Hi Henrik,

On Mon Mar 3, 2025 at 10:12 PM CET, Henrik Ahlgren wrote:
Soren Stoutner <so...@debian.org> writes:

All of the subsequent emails I have sent as part of this discussion have been wrapped at 80 characters inline with the current mailing list code of conduct.
If I'm not mistaken, your emails (at least this one I am replying to) utilize Format=Flowed (in the text/pain part) as outlined in RFC 2646.

No, he's not.
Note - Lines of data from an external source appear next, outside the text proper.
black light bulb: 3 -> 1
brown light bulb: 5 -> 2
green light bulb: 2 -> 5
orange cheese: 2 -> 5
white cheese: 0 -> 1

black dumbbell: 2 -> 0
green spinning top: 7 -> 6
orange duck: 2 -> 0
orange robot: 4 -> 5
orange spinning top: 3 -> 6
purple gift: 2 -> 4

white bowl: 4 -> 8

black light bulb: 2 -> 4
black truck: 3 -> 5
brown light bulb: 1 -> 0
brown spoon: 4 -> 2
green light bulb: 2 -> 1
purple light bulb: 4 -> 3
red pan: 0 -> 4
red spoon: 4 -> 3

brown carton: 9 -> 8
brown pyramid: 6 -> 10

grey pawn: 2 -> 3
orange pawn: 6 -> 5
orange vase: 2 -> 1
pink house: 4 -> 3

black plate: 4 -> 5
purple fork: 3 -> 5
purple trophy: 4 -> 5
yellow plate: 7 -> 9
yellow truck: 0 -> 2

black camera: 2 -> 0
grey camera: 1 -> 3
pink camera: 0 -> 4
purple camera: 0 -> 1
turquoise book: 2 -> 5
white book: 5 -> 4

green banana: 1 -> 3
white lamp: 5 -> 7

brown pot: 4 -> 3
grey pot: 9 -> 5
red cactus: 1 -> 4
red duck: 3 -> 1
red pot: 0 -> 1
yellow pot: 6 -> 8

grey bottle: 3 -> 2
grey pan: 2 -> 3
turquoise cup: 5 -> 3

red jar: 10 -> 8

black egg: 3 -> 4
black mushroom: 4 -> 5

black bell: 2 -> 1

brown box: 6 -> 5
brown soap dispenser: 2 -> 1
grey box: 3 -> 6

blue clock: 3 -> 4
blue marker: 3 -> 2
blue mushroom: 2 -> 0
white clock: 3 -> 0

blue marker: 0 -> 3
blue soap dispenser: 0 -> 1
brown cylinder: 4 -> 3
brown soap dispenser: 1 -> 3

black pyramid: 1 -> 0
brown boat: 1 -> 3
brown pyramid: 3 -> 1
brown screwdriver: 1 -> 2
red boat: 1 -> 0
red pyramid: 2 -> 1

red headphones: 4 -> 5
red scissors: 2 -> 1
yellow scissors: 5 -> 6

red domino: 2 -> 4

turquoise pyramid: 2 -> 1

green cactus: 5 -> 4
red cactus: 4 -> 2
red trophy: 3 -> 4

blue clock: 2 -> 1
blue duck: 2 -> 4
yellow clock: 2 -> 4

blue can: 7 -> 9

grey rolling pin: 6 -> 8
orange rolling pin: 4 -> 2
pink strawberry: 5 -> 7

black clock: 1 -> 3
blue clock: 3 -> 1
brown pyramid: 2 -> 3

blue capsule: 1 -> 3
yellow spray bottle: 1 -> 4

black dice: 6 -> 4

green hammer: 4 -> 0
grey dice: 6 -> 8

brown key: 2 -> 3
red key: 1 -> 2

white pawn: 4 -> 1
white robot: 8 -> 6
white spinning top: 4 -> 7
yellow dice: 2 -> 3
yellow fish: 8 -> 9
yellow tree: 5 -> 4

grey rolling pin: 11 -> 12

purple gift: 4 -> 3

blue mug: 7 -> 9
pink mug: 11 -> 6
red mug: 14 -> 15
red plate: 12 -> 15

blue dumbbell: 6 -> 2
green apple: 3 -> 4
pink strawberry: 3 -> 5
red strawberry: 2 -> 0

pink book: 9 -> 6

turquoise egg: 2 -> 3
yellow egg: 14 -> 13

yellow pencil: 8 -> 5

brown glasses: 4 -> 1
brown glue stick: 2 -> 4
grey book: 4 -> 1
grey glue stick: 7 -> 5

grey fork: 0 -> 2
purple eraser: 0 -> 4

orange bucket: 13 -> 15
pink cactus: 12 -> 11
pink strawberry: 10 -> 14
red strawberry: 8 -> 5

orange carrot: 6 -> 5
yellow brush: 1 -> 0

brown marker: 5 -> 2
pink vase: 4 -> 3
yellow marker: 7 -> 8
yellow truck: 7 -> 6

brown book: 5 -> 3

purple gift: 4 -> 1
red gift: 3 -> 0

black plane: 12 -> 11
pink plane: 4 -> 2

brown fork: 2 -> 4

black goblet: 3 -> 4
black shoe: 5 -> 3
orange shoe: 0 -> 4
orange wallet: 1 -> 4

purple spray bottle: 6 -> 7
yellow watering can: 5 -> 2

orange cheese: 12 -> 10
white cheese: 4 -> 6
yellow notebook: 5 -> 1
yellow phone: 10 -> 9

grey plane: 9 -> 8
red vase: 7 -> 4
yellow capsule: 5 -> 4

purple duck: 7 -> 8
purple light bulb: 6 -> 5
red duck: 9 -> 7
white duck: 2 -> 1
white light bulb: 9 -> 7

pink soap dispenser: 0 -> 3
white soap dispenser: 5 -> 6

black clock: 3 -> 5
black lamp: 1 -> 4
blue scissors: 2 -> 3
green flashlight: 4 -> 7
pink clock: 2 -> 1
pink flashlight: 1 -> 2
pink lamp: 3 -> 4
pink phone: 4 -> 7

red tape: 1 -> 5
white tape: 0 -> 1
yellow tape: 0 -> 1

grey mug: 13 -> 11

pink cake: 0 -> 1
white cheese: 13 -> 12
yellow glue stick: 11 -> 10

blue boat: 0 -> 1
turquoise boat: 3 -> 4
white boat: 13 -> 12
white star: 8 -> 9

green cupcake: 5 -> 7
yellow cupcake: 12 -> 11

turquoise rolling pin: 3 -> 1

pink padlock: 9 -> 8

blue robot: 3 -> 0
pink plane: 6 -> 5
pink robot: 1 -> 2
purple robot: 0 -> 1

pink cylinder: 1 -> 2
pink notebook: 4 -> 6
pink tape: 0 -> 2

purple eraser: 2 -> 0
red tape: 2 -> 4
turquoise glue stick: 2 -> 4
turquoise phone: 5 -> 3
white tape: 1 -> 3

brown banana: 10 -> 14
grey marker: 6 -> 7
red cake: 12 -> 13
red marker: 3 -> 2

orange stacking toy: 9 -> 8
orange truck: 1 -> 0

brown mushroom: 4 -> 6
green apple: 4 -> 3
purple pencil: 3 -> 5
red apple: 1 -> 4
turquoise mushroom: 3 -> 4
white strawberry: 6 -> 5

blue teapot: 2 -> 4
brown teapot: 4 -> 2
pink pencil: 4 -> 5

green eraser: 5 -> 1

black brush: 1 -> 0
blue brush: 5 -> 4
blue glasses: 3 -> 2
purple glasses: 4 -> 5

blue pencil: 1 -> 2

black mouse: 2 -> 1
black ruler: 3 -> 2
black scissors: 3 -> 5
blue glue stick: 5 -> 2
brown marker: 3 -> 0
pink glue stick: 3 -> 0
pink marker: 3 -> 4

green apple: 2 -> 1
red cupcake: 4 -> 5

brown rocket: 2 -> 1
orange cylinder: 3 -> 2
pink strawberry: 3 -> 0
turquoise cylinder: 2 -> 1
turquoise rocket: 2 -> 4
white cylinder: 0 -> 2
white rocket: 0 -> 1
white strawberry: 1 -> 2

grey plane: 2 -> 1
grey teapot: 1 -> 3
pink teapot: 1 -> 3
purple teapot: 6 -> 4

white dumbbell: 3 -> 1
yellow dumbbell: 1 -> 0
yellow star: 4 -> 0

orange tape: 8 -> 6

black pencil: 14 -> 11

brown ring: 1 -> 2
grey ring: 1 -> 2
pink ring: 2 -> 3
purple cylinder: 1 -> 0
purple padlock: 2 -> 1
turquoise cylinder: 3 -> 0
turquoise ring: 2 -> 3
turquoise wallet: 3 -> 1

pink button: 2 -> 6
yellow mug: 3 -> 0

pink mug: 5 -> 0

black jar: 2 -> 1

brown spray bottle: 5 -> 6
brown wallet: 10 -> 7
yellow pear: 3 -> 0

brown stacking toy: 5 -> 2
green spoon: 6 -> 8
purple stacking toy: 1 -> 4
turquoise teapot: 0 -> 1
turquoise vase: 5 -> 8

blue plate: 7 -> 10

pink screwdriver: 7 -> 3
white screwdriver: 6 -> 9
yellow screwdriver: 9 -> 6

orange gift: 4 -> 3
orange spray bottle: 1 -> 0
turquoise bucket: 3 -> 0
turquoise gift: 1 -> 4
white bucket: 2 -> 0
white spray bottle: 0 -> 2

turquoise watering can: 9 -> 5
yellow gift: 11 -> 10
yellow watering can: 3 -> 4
Here's the relevant part of the raw message:

   [...]
   Content-Transfer-Encoding: 7Bit
   From: Soren Stoutner <so...@debian.org>
   To: debian-devel@lists.debian.org
   Date: Mon, 03 Mar 2025 13:38:16 -0700
   Message-ID: <2454349.8dm9x6sSvN@soren-desktop>
   Organization: Debian
   MIME-Version: 1.0
This is a multi-part message in MIME format. --nextPart4248614.FYXLhVEQL0
   Content-Transfer-Encoding: quoted-printable
   Content-Type: text/plain; charset="utf-8"
   [...]

As you can see, the Content-Type header has no Format parameter. Yeah, (decoded) lines end with ' ' (ASCII space), but with no Format parameter set to Flowed, they have no special meaning.

Nonetheless, the actual on-wire lines are under 80 characters, encoded with quoted-printable.

Just to be clear: this has nothing to do with Format=Flowed. The Content-Transfer-Encoding does not bind the Content-Type, nor vice versa.

F=F is a promising concept, but it can be surprisingly challenging to implement correctly, even when it seems trivial.

Is it? I wrote a simple flowed-to-html converter in something like 50 lines of C. It may not be sophisticated, but to me it seems to work as expected. As for composing, simple editors like Vim can produce compliant text with a one-line configuration option.